A Syrian woman holds her children as they arrive on an overcrowded dinghy on a beach near the port on the Greek island of Kos on 15 August. Photo: AFP

The heads of 11 EU states and three non-EU countries met to discuss how to handle growing number of migrants.

More than 9,000 migrants arrived in Greece every day last week, the highest rate so far this year.

Under the deal, Greece will open reception centres with enough room for 30,000 migrants by the end of the year.

The UN's refugee body, the UNHCR, will provide another 20,000 spaces in the same time.

It will also add reception centres with 50,000 spaces in Balkan countries, which are the most popular routes north for migrants looking to travel north to Germany and Scandinavia.

Also as part of the deal, leaders also agreed to:

  • within a week, send 400 police officers to Slovenia, which has seen 60,000 migrants arrive in the past 10 days
  • "discourage" the movement of migrants to neighbouring countries' borders "without informing neighbouring countries"
  • appoint contact officers who can submit information on migrant numbers to other countries and authorities

Smaller countries along the Balkan route say their resources are stretched by the number of people arriving.

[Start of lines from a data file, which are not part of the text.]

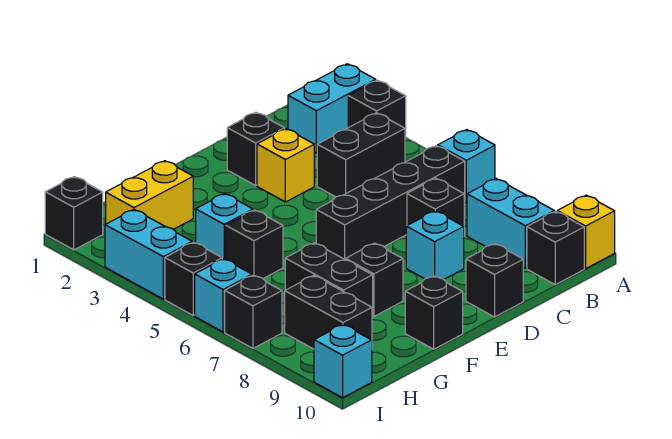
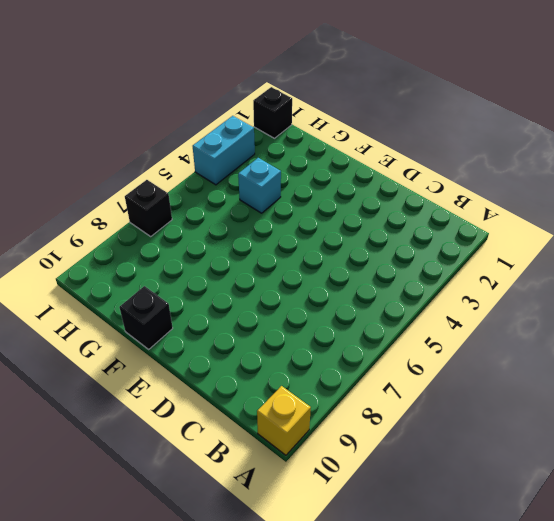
none -> cyan brick A2:B2 level 1
none -> black brick A3 level 1
none -> cyan brick A6 level 1

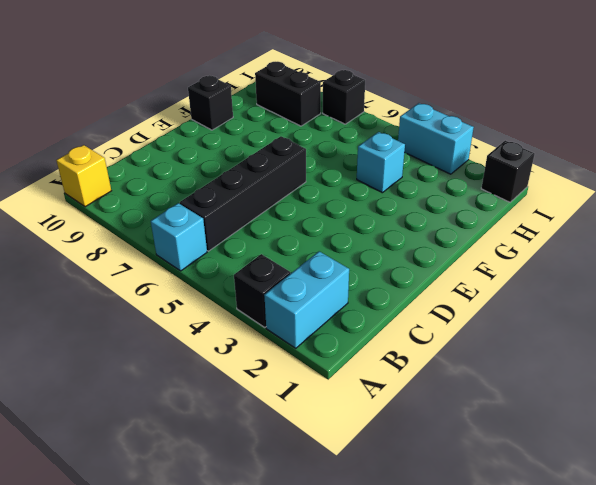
none -> black brick B4:C4 level 1
none -> cyan brick B8:B9 level 1
none -> black brick B10 level 1

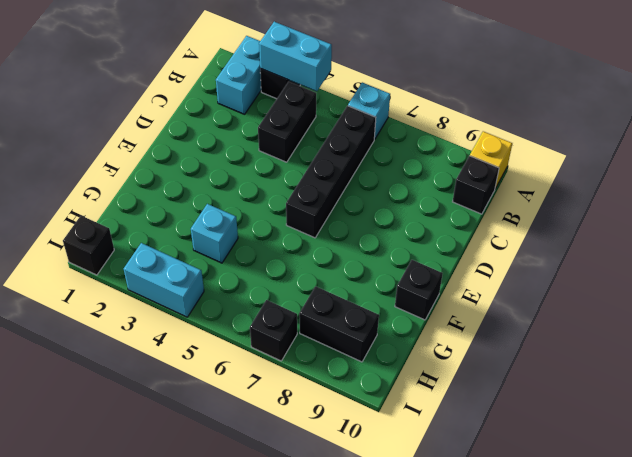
cyan brick A3:A4 level 2 -> cyan brick B8:B9 level 1
none -> black brick C7 level 1
none -> black brick D2 level 1
none -> yellow brick D3 level 1

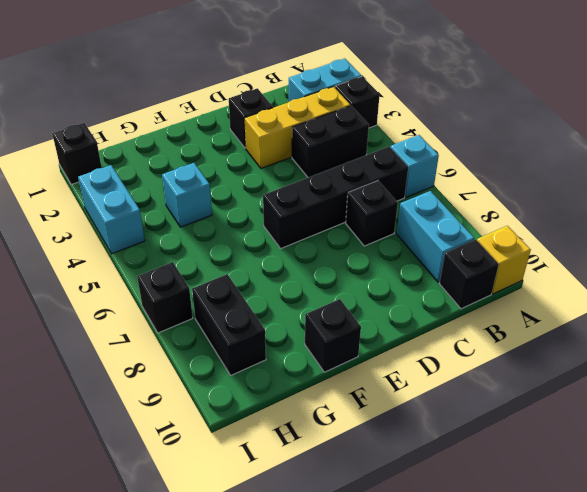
yellow brick B3:D3 level 1 -> yellow brick D3 level 1
none -> cyan brick D8 level 1
none -> black brick D10 level 1
none -> black brick F8 level 1

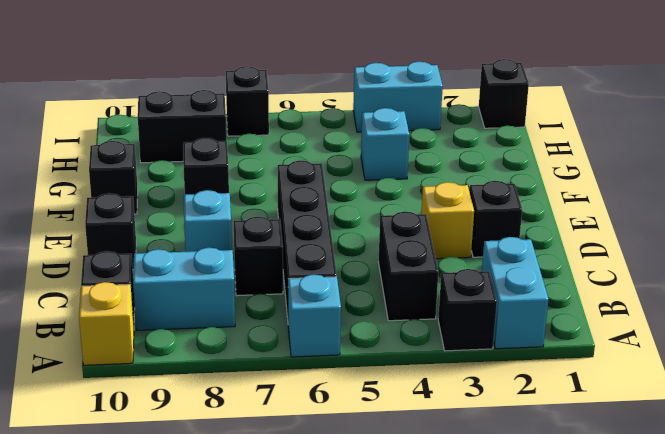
none -> yellow brick G2:H2 level 1
none -> black brick G5 level 1
none -> black brick G7:G8 level 1

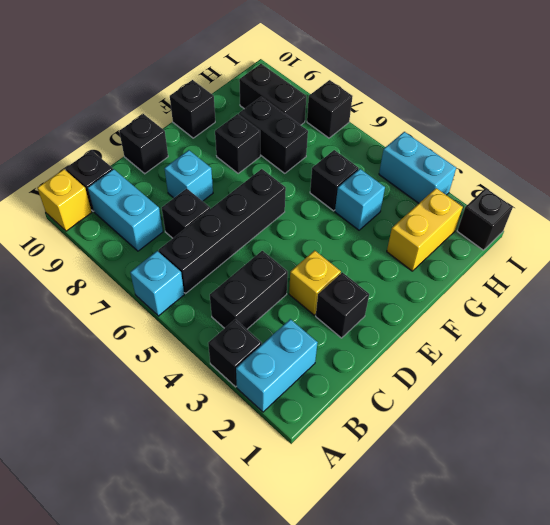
none -> black brick I5 level 1
none -> cyan brick I6 level 1
none -> cyan brick I10 level 1

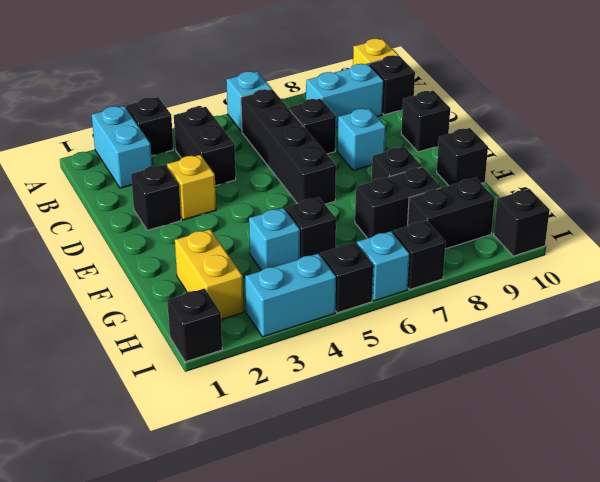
black brick I10 level 1 -> cyan brick I10 level 1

Migrants are escorted by police from Bicske train station to a bus that will take them into a refugee camp.

Migrants board a bus that will take them to a refugee camp. Photo: AFP

Bottlenecks have also been exacerbated in part by Hungary closing its borders with Serbia and Croatia, forcing migrants to seek alternative routes north.

Their journeys have been aided by governments who have helped them move to camps or on to the next border.

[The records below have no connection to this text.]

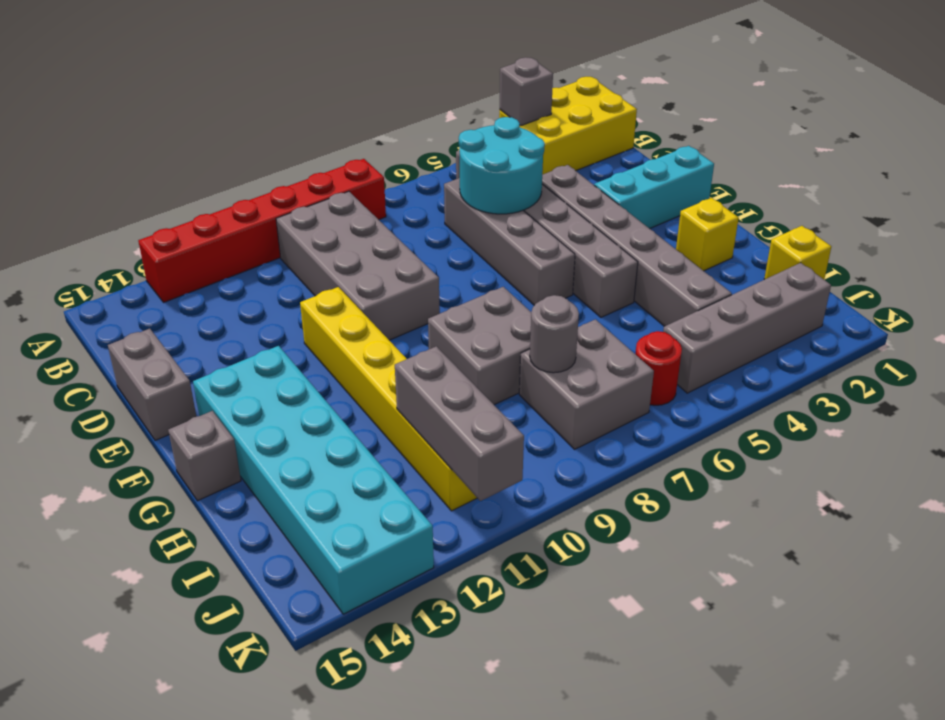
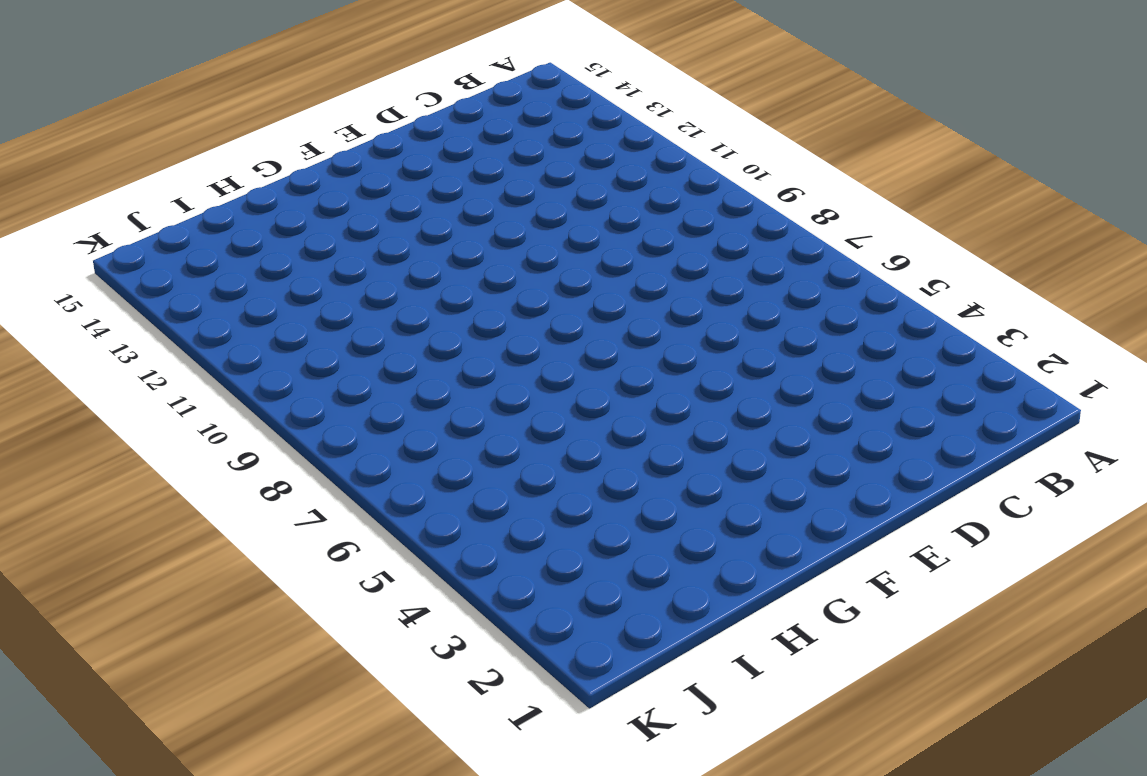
none -> yellow brick A1:B3 level 1
none -> red brick A8:A13 level 1
none -> grey brick B5:G5 level 1

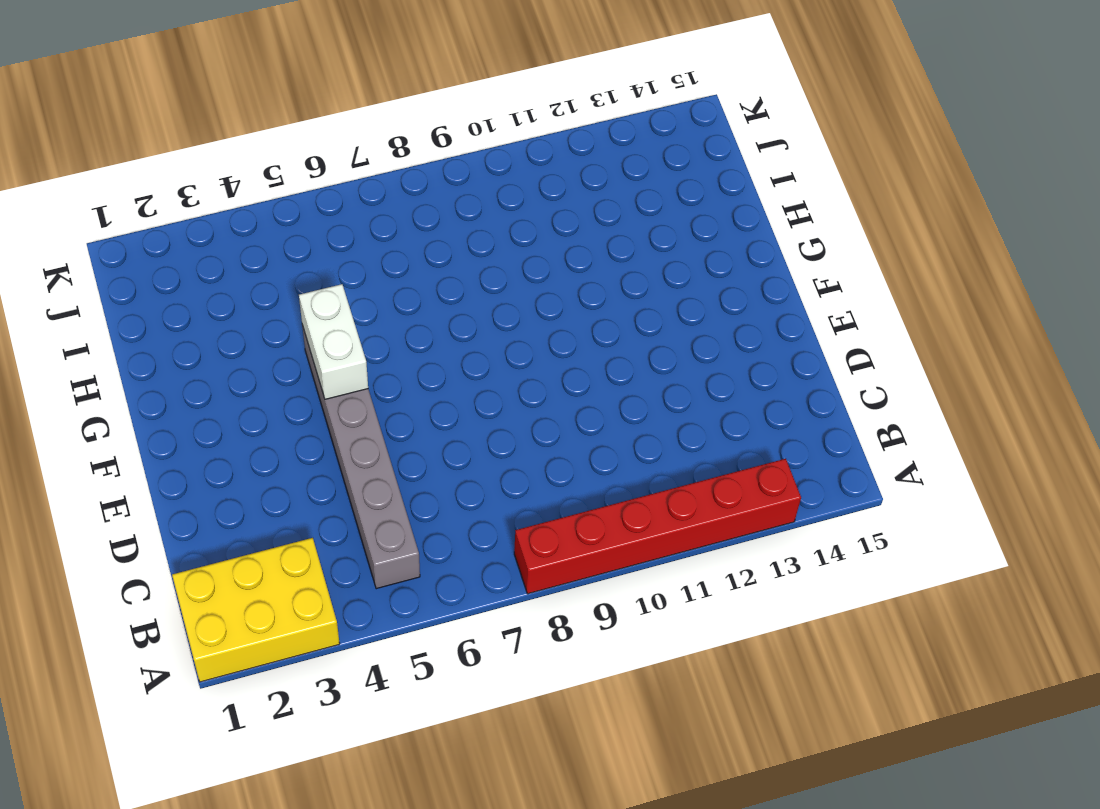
white brick F5:G5 level 2 -> none
none -> grey brick B9:E10 level 1
none -> grey brick C6:F6 level 1
none -> grey brick D4:I4 level 1

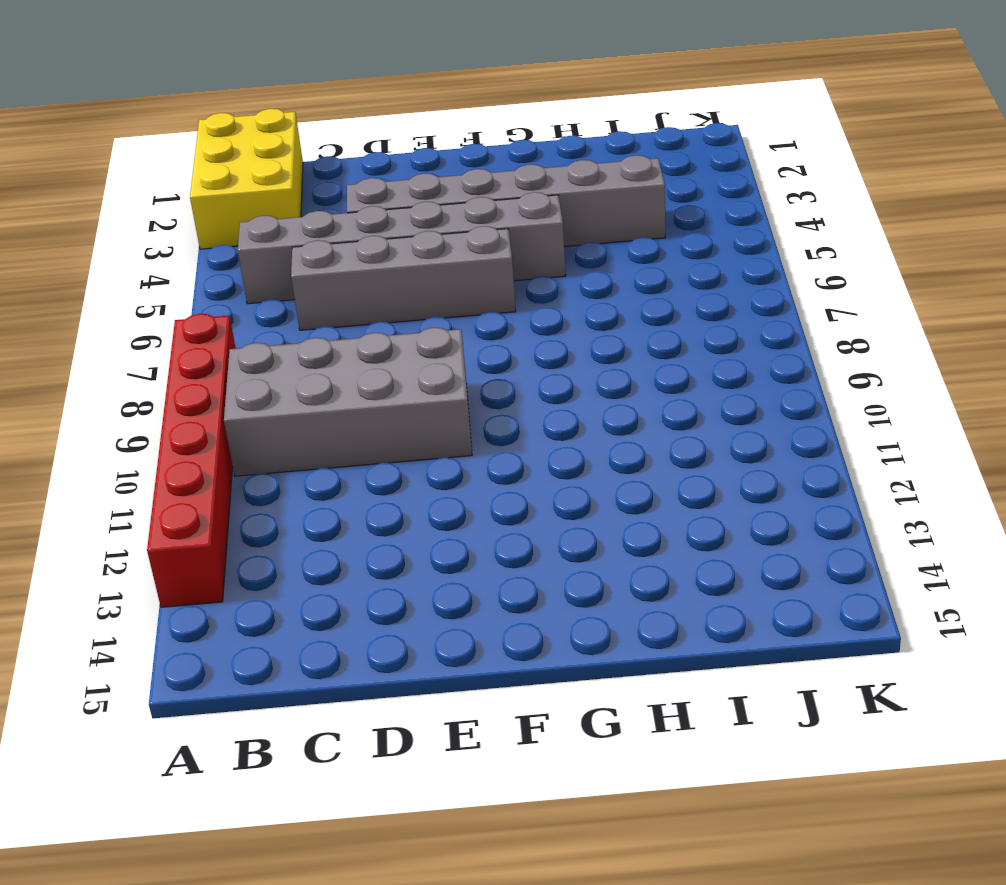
none -> grey brick D15:E15 level 1
none -> cyan brick E1:E3 level 1
none -> yellow brick E11:J11 level 1

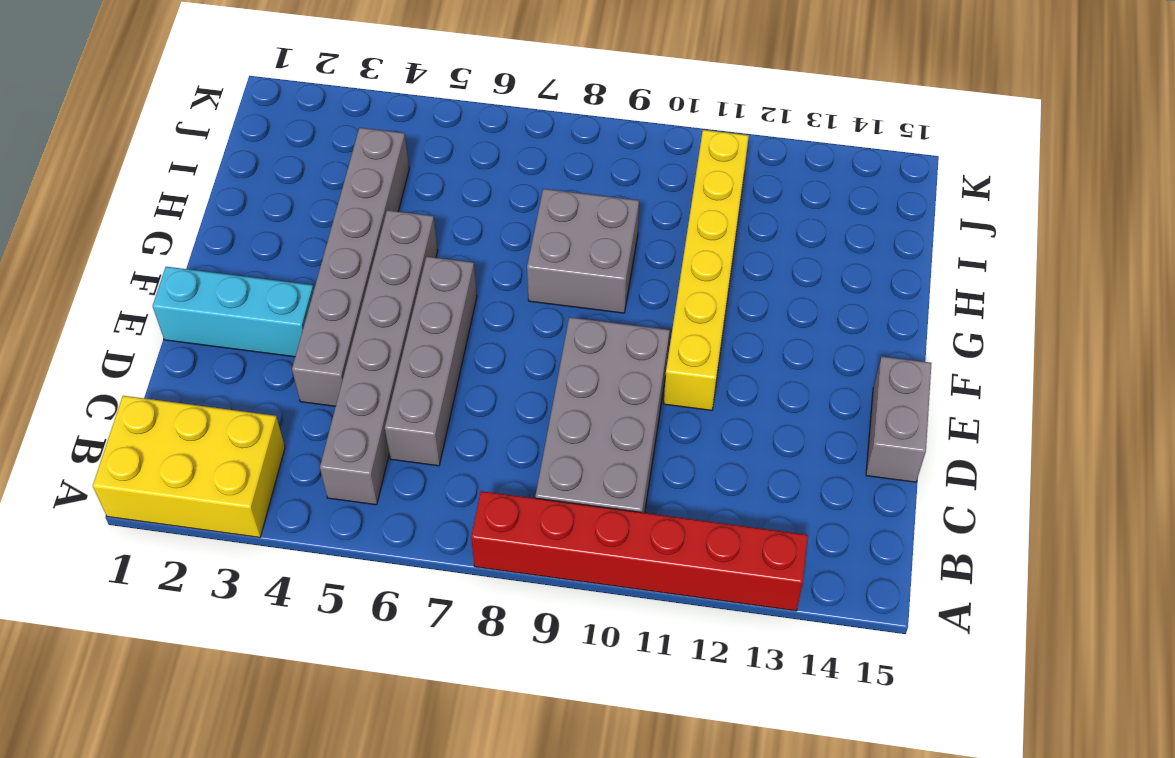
none -> cyan brick F13:K14 level 1
none -> yellow brick G2 level 1
none -> grey brick G15 level 1

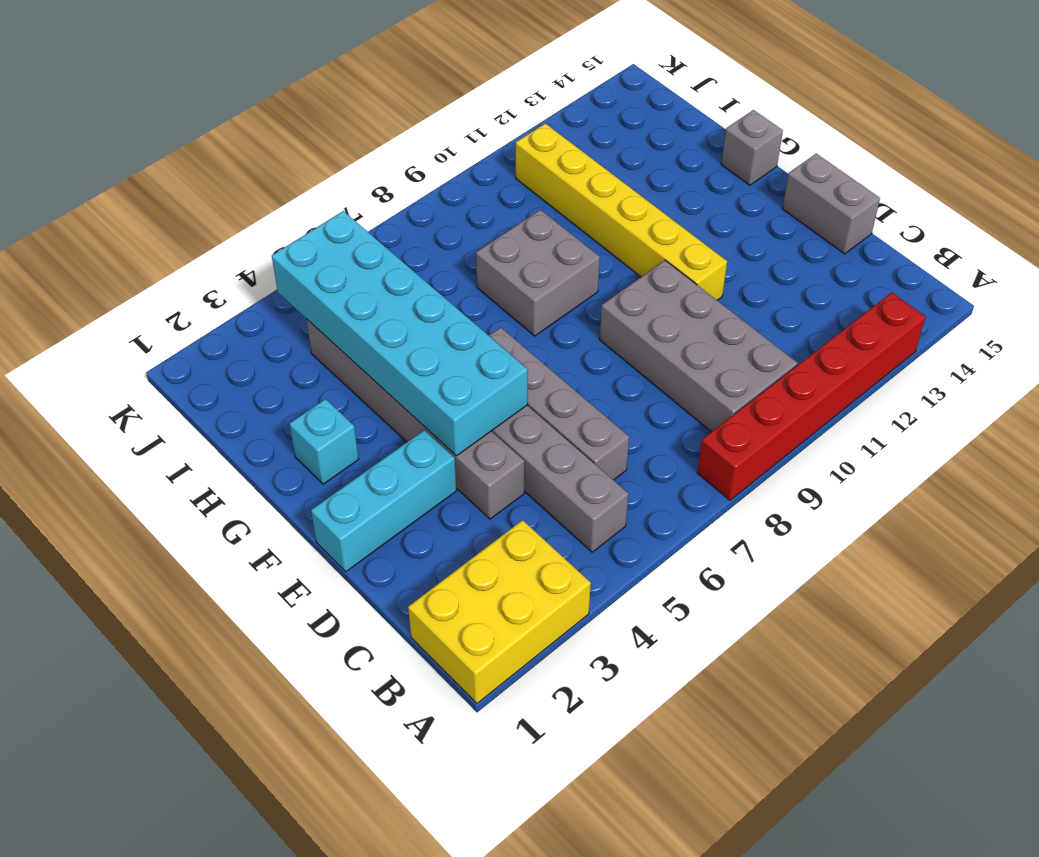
cyan brick E4:J5 level 2 -> cyan brick F13:K14 level 1
cyan brick G2 level 1 -> yellow brick G2 level 1
none -> yellow brick I1 level 1
none -> grey brick I7:J8 level 1
none -> grey brick J2:J5 level 1

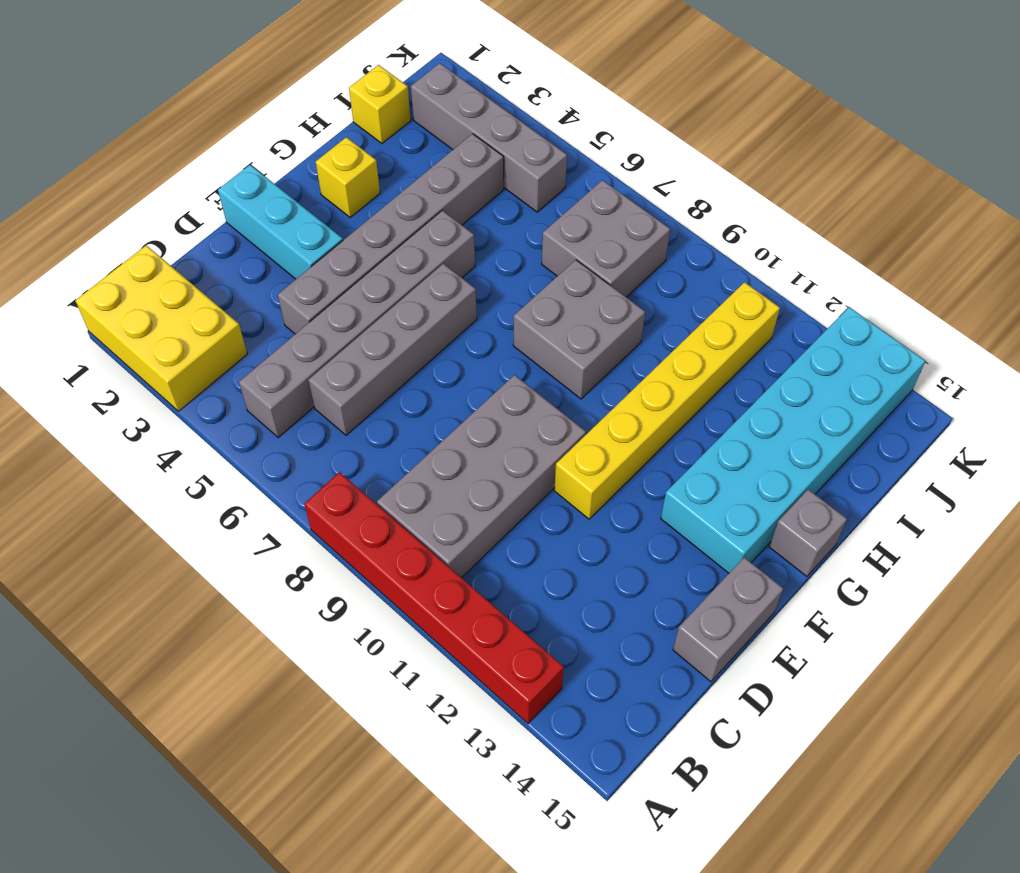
none -> red round brick J6 level 1
none -> grey brick A3 level 2
none -> cyan round brick C5:D6 level 2

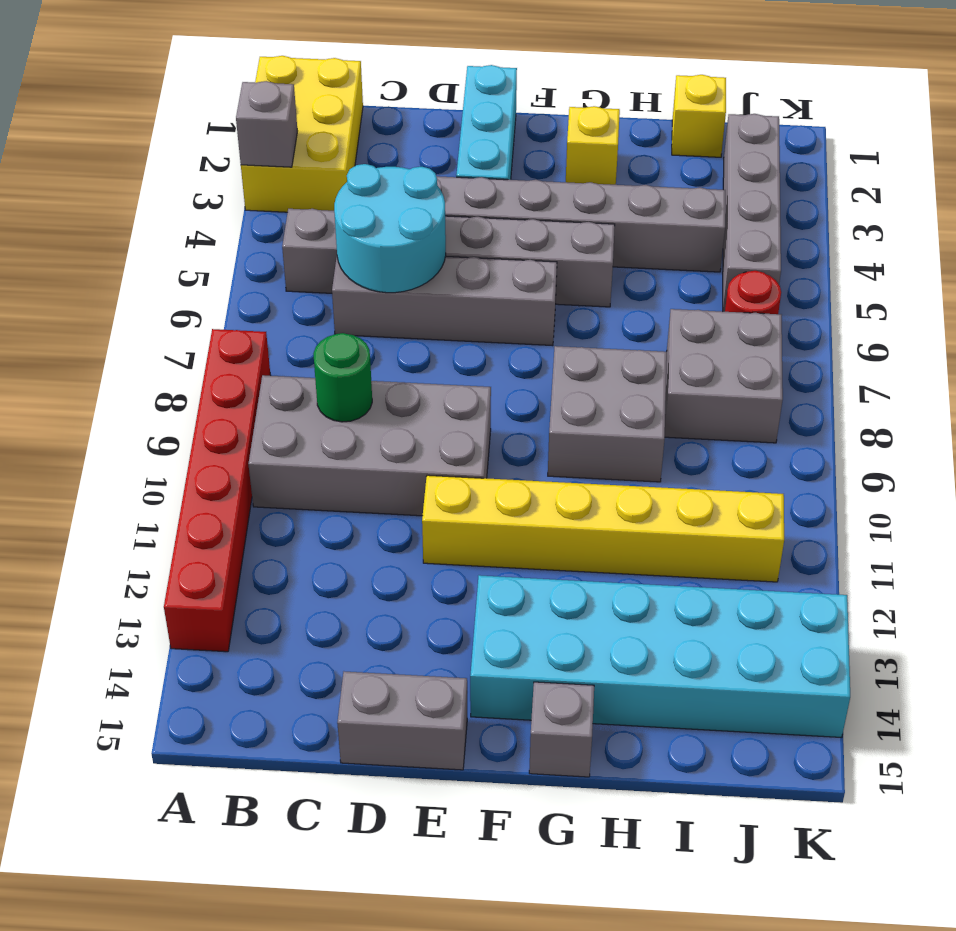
green round brick C9 level 2 -> none
none -> grey round brick I8 level 2
none -> grey brick I11:K11 level 2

Before the talks, Croatian Prime Minister Zoran Milanovic dismissed requests to stop moving migrants on.

"That is impossible, whoever wrote this does not understand how things work and must have just woken up from a months-long sleep," he said.

Mr Milanovic and Slovenian President Borut Pahor had said Sunday's talks would be a success only if they agreed to stricter restrictions on migrants travelling from Turkey to Greece.

But no firm new measures on that front were agreed.